→ Exercise brief:
Would you go through the records below and copy each line with the string "shoulder"?

(Saved entries)

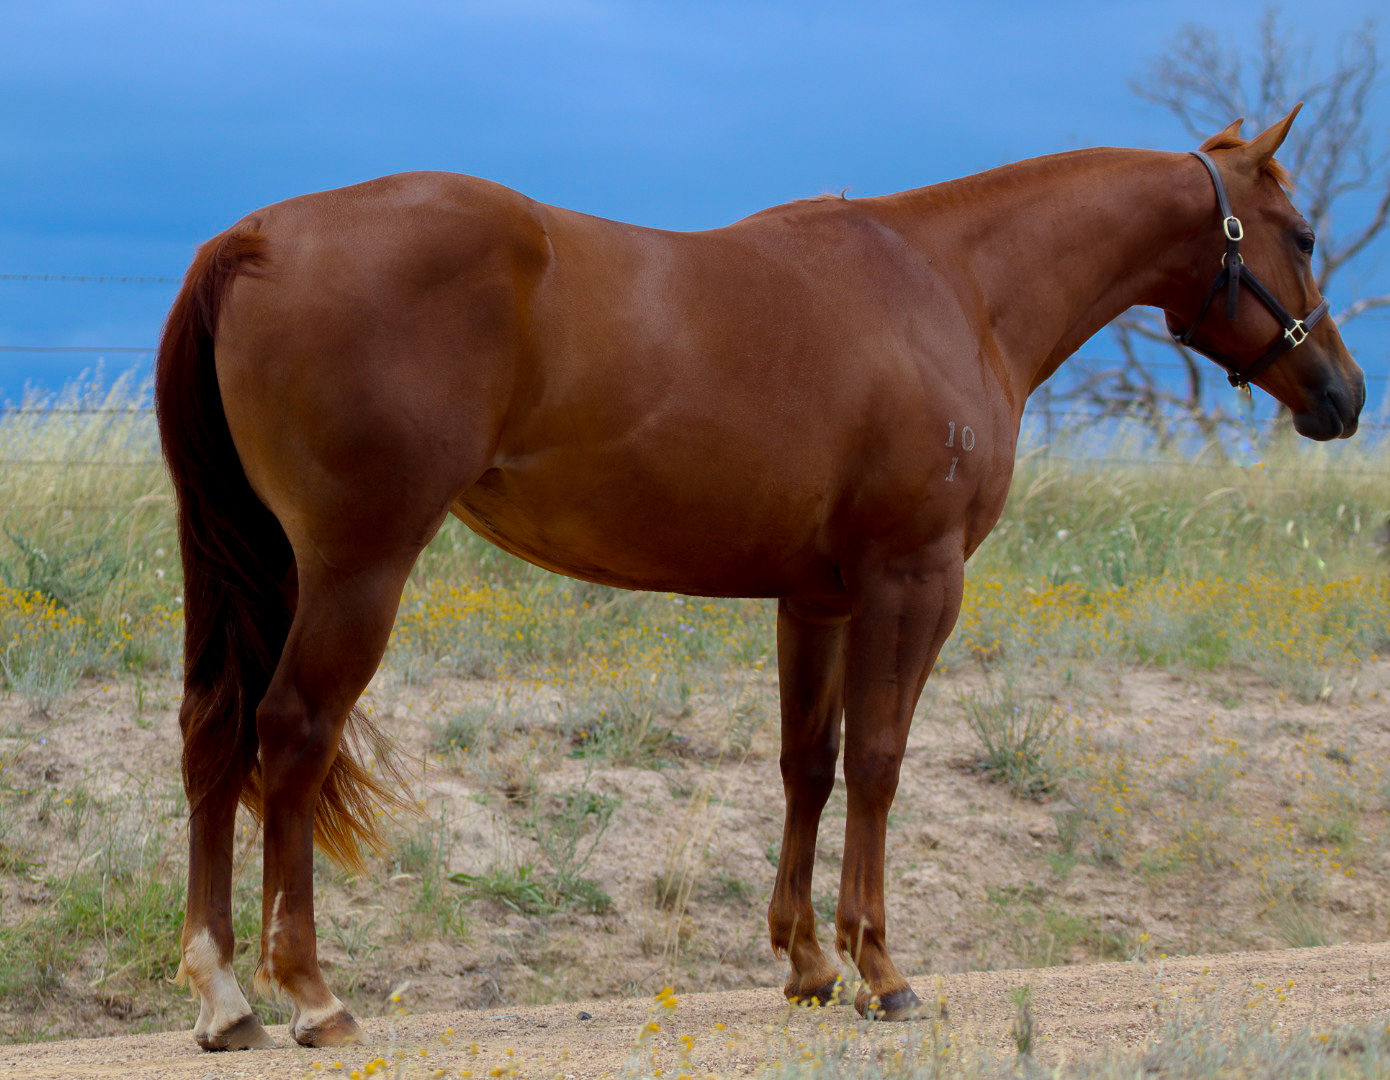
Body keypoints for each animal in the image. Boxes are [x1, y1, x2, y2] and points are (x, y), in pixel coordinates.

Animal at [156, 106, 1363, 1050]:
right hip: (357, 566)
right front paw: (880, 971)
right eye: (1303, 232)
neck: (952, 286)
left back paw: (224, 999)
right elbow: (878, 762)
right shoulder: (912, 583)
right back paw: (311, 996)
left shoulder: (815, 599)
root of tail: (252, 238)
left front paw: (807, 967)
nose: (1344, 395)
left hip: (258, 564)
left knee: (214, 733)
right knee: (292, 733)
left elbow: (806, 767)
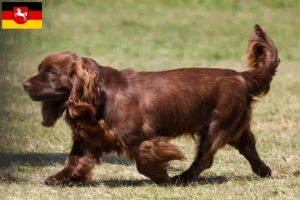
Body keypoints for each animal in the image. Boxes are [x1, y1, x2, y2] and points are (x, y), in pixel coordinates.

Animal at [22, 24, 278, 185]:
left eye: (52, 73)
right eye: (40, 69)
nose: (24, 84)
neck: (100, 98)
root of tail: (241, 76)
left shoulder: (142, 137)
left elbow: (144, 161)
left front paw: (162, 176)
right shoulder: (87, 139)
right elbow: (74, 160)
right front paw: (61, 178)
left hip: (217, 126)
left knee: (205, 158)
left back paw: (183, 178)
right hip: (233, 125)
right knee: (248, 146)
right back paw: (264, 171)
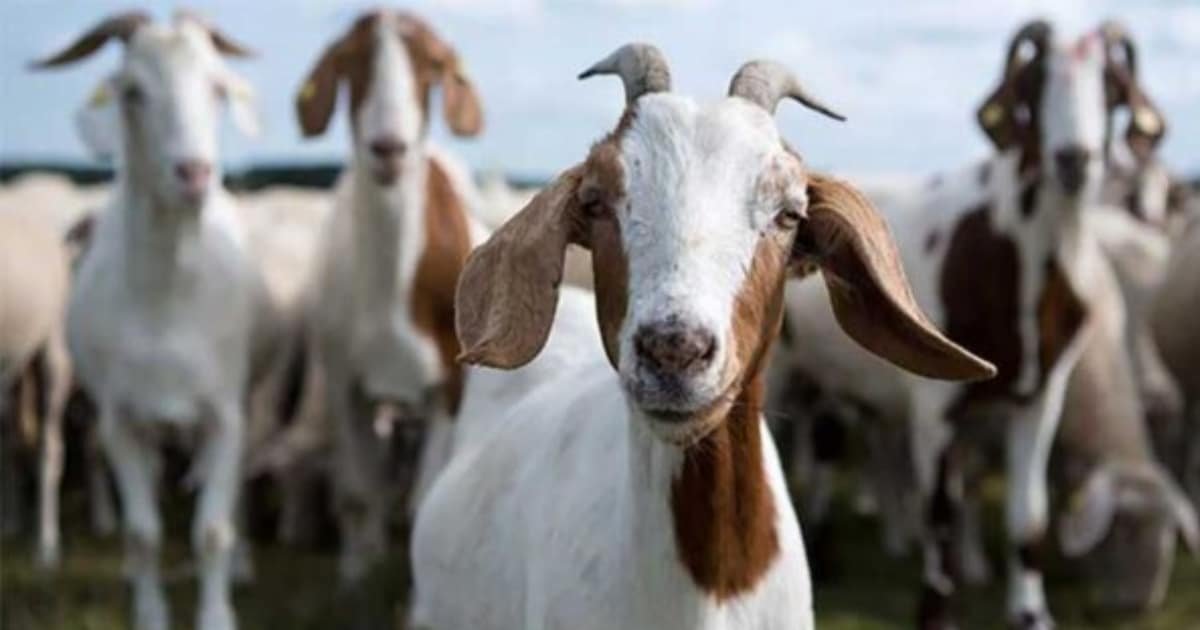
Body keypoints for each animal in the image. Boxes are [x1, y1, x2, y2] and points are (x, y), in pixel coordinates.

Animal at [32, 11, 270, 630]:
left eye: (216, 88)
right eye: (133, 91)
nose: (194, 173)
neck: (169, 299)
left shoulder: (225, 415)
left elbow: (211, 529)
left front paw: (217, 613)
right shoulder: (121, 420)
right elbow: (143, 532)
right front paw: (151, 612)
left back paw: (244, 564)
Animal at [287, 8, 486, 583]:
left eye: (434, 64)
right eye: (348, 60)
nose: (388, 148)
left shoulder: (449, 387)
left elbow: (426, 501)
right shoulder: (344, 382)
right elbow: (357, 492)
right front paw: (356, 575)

* * *

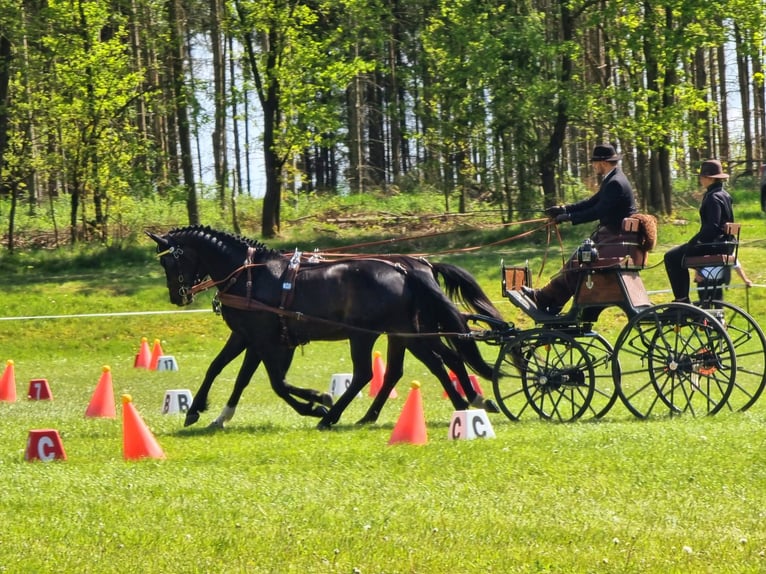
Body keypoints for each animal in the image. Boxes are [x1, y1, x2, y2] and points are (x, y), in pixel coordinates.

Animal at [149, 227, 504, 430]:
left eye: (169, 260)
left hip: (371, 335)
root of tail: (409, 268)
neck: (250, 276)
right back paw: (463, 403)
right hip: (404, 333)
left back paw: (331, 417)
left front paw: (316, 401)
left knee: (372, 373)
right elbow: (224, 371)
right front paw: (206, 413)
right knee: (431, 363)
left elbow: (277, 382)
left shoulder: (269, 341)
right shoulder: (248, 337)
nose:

→ Response area:
right shoulder: (912, 583)
left shoulder: (815, 599)
left shoulder: (142, 137)
right shoulder: (87, 139)
left shoulder: (225, 415)
right shoulder: (121, 420)
left shoulder: (449, 387)
right shoulder: (344, 382)
left shoulder: (269, 341)
right shoulder: (248, 337)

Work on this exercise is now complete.